Task directions: For the records below, report how many lines include the string "transmission", leaving out everything except the number.

=== Section Start ===

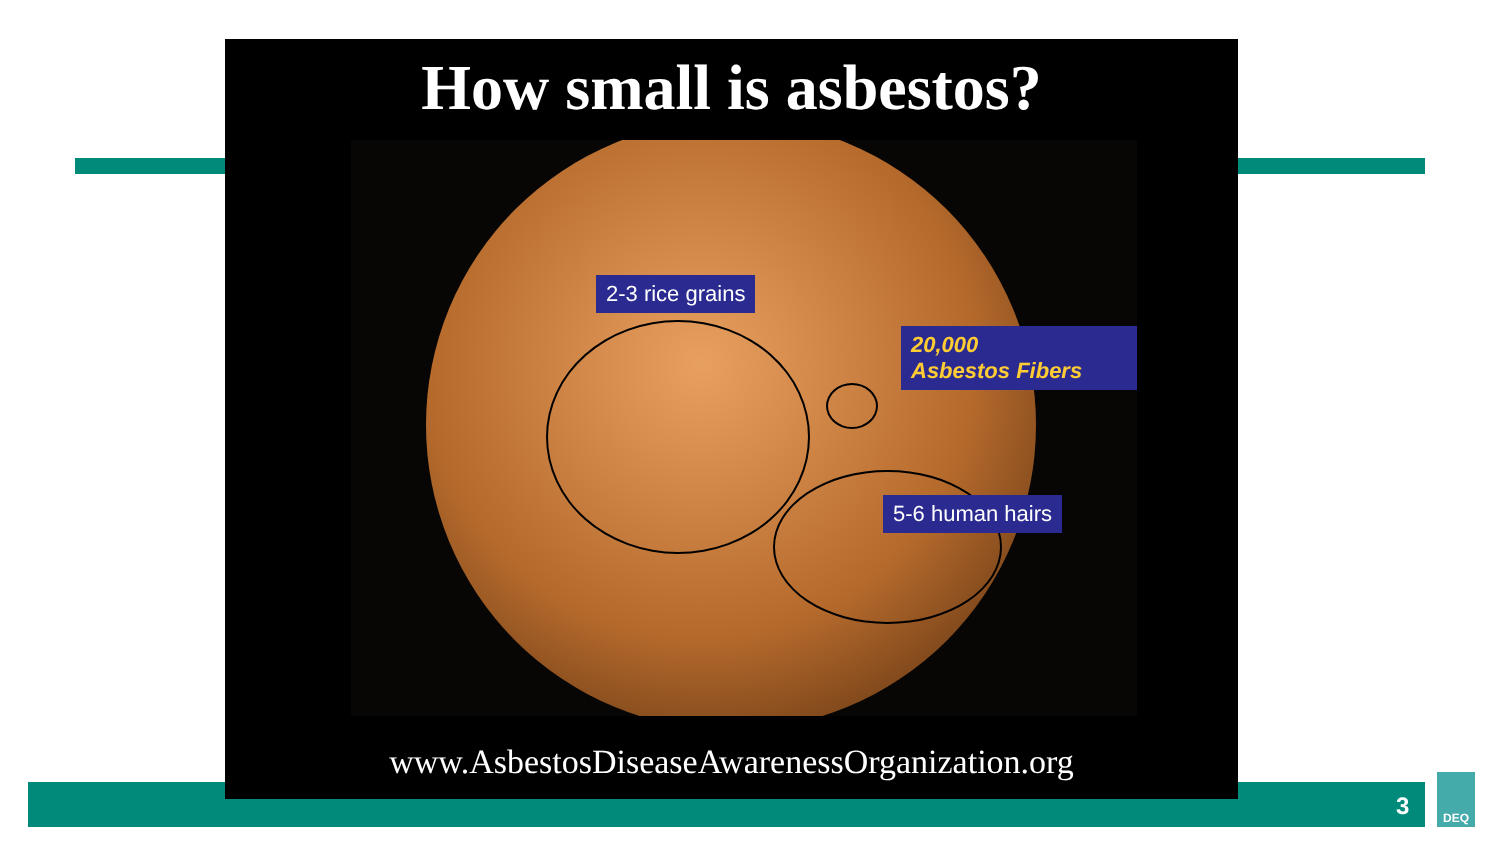How small is asbestos?
2-3 rice grains
20,000
Asbestos Fibers
5-6 human hairs
www.AsbestosDiseaseAwarenessOrganization.org
3
DEQ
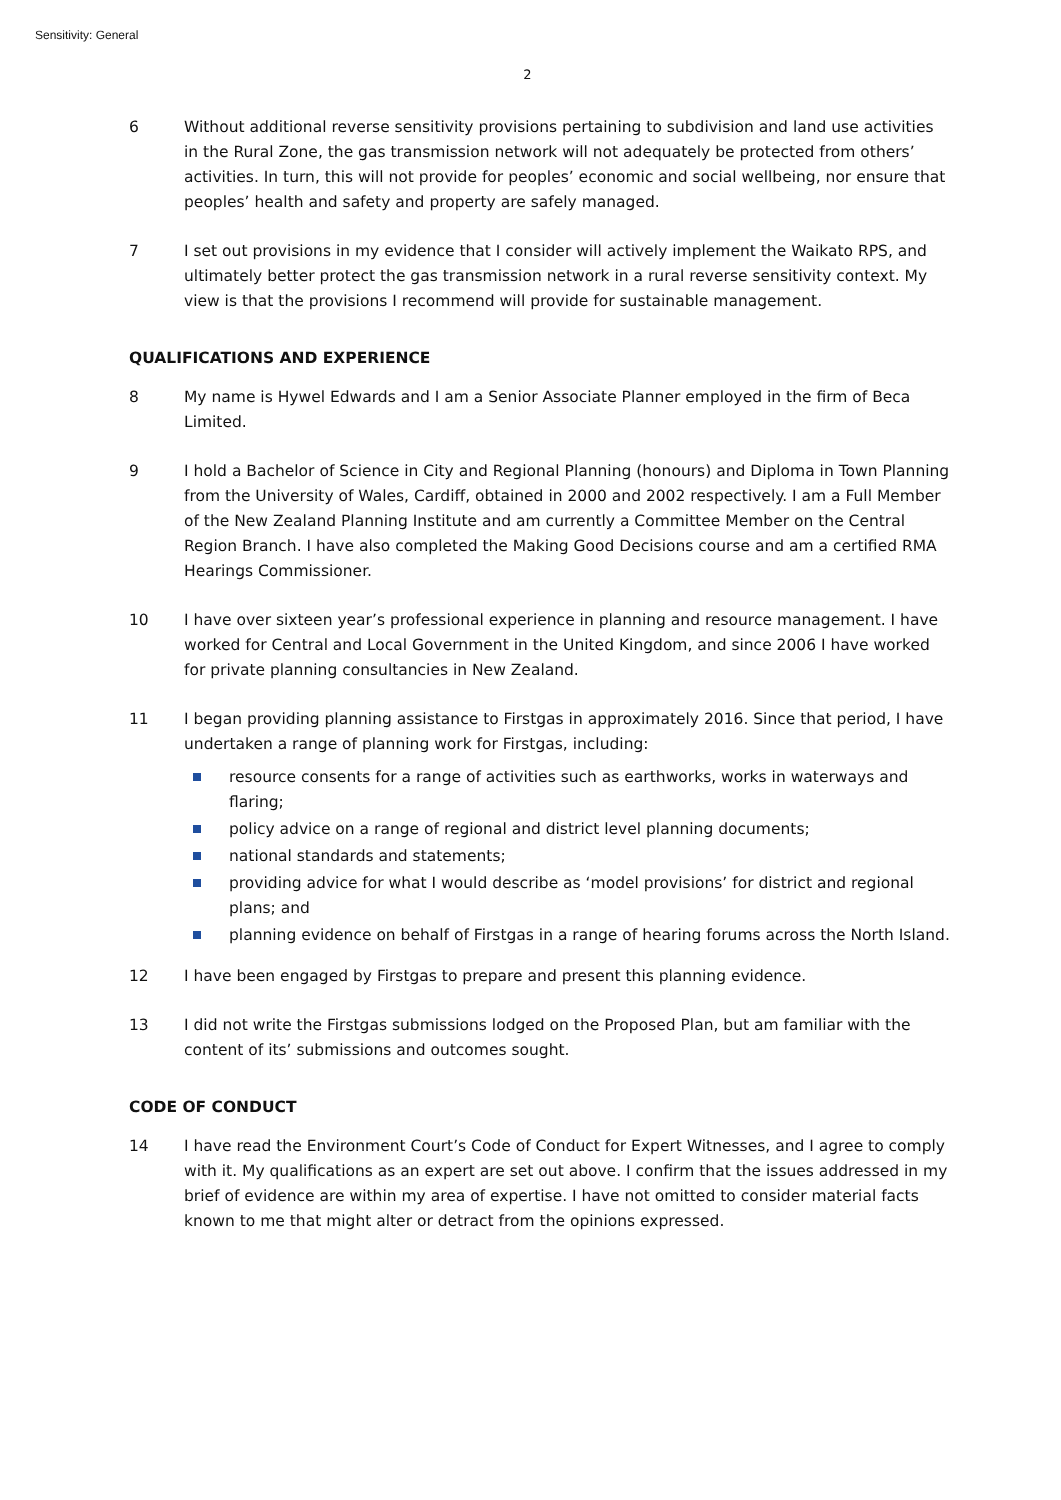Sensitivity: General
2
6 Without additional reverse sensitivity provisions pertaining to subdivision and land use activities in the Rural Zone, the gas transmission network will not adequately be protected from others’ activities. In turn, this will not provide for peoples’ economic and social wellbeing, nor ensure that peoples’ health and safety and property are safely managed.
7 I set out provisions in my evidence that I consider will actively implement the Waikato RPS, and ultimately better protect the gas transmission network in a rural reverse sensitivity context. My view is that the provisions I recommend will provide for sustainable management.
QUALIFICATIONS AND EXPERIENCE
8 My name is Hywel Edwards and I am a Senior Associate Planner employed in the firm of Beca Limited.
9 I hold a Bachelor of Science in City and Regional Planning (honours) and Diploma in Town Planning from the University of Wales, Cardiff, obtained in 2000 and 2002 respectively. I am a Full Member of the New Zealand Planning Institute and am currently a Committee Member on the Central Region Branch. I have also completed the Making Good Decisions course and am a certified RMA Hearings Commissioner.
10 I have over sixteen year’s professional experience in planning and resource management. I have worked for Central and Local Government in the United Kingdom, and since 2006 I have worked for private planning consultancies in New Zealand.
11 I began providing planning assistance to Firstgas in approximately 2016. Since that period, I have undertaken a range of planning work for Firstgas, including:
resource consents for a range of activities such as earthworks, works in waterways and flaring;
policy advice on a range of regional and district level planning documents;
national standards and statements;
providing advice for what I would describe as ‘model provisions’ for district and regional plans; and
planning evidence on behalf of Firstgas in a range of hearing forums across the North Island.
12 I have been engaged by Firstgas to prepare and present this planning evidence.
13 I did not write the Firstgas submissions lodged on the Proposed Plan, but am familiar with the content of its’ submissions and outcomes sought.
CODE OF CONDUCT
14 I have read the Environment Court’s Code of Conduct for Expert Witnesses, and I agree to comply with it. My qualifications as an expert are set out above. I confirm that the issues addressed in my brief of evidence are within my area of expertise. I have not omitted to consider material facts known to me that might alter or detract from the opinions expressed.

=== Section End ===

Expected answer: 2